Application du principe de la réciprocité aux pays de l’UE ne voulant pas de ses ressortissants : Jusqu'où le Sénégal est-il prêt à aller ?


Se rendre en Europe, particulière dans l’espace Schengen risque d’être un vœu pieu pour les ressortissants des pays d’Afrique sub-saharienne. L’Union européenne n’a autorité à la date du 1erjuillet, à laquelle elle a ouvert l’espace Schengen, que quatre pays d’Afrique qui, selon son appréciation sont  en train de faire face au coronavirus. L’Algérie, le Maroc, la Tunisie et le Rwanda sont ainsi les « privilégiés ». Une discrimination qui n’a pas eu l’heur de plaire au reste de l’Afrique. 

D’abord le Gabon a appliqué la réciprocité à tous les pays de l’Union européenne. Une note circulaire a été ainsi envoyée à toutes les ambassades établies dans l’espace Schengen pour la suspension des demandes de visas. Dakar a emboîté le pas à Libreville. Le ministre du Tourisme a informé de la décision de notre pays d’appliquer le principe de la réciprocité à tous les Etats ayant pris des mesures à l’encontre du Sénégal.

Ce cran a été salué par la majorité des Sénégalais qui ont vu en l’attitude de l’UE un certain dédain contre l’Afrique qui, pourtant, comme l’a rappelé le ministre du Tourisme et des Transports aériens, est moins touché par la COVID-19 que les pays du nord. Mais il ne manque d’esprits pour douter de la sincérité de cette décision des autorités sénégalaises. D’autres estiment que les décideurs de notre pays sont tout simplement dans le « populisme » pour avoir déjà montré dans le passé qu’ils n’avaient pas le courage de leurs décisions. 


À peine élu en 2012, le président Macky Sall a été inspiré d’instaurer un visa d’entrée dès juillet 2013 au risque de faire subir au tourisme des pertes d’argent colossales. Ce secteur représentait 25% de l’économie sénégalaise et le manque à gagner était estimé à 100 milliards. Ces prévisions n’avaient pas empêché l’application de la mesure qui n’épargnait que les ressortissants des pays de la CEDEAO, du Maroc et de la Mauritanie. Mais au bout de deux ans, la situation est revenue à la « normale ». Le visa biométrique est tout simplement supprimé à partir du 1er mai 2015. 

L’idée d’un retour du visa a été agitée dernièrement par le ministre de l’Intérieur pour des raisons de sécurité. « Nous sommes en train de procéder à travers un projet, à des mécanismes dans le but d’identifier les étrangers. Cela passe nécessairement par le moyen de leur permettre d’avoir l’autorisation de venir dans notre pays à travers l’octroi de visa », s’expliquait Aly Ngouille Ndiaye.
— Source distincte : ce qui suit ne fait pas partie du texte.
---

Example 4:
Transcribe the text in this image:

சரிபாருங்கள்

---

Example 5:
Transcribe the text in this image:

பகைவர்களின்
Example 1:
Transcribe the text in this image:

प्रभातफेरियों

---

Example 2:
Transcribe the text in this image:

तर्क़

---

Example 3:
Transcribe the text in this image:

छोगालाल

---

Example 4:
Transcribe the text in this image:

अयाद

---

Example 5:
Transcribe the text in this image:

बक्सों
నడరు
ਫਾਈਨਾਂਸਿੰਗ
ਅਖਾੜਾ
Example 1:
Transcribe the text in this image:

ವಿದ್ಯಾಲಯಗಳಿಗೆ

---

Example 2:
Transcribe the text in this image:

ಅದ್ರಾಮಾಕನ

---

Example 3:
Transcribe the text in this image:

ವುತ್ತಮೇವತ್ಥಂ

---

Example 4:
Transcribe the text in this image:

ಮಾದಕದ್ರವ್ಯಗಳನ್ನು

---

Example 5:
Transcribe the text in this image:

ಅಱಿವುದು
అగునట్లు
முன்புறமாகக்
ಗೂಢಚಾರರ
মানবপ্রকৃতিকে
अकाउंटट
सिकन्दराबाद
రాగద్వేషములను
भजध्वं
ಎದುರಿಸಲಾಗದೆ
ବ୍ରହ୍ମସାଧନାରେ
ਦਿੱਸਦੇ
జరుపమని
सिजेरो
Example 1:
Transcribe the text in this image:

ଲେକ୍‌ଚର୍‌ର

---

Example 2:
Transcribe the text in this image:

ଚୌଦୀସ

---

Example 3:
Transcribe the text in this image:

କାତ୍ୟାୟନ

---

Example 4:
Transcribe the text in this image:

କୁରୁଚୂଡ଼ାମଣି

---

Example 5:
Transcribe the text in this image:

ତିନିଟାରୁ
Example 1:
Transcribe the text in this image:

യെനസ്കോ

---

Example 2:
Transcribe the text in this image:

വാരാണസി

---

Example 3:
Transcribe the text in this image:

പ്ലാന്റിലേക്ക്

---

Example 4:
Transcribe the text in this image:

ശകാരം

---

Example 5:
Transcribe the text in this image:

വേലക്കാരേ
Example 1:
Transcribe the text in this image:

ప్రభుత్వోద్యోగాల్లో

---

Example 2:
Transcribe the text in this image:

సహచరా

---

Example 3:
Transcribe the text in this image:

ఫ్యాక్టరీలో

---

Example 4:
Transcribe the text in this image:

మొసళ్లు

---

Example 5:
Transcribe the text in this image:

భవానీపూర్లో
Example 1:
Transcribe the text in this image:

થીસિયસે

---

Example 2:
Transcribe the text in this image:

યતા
Mais son collègue du Tourisme, Alioune Sarr a affiché son opposition à tout retour du visa qui pour lui, serait préjudiciable à son département. C’est ainsi que l’affaire qui a failli installer un malaise au sein du gouvernement a fondu comme beurre au soleil.

À la lecture de ces rétropédalages, il serait logique de prédire le même sort à la nouvelle décision opposée aux pays de l’Union européenne. 


Cependant, les contextes ne sont pas semblables. Le Coronavirus a mis à nu les carences et les vulnérabilités des pays du nord qui se sont retrouvés avec des millions de cas confirmés et des dizaines de milliers de morts, au moment où l’Afrique n’est que très peu touchée.

Cette nouvelle donne semble avoir caressé l’égo des pays du sud qui plaident de plus en plus pour l’inauguration d’un nouvel ordre mondial mettant l’humain et l’humanité au cœur des relations internationales, comme le préconisait le président Macky Sall dans un Guest-Edito paru dans le quotidien Le Soleil. En même temps, les autorités sénégalaises sont dans l’obligation de sauver Air Sénégal qui risque de desservir l’Europe à perte si les passagers en provenance de Dakar sont déclarés non grata dans l’espace Schengen.

C’est dire que le bénéfice du doute profite pour l’heure aux autorités sénégalaises qui ont cependant jusqu’au 15 juillet, date de l’ouverture de l’espace aérien aux vols internationaux pour prouver qu’elles ne sont pas en train d’amuser la galerie.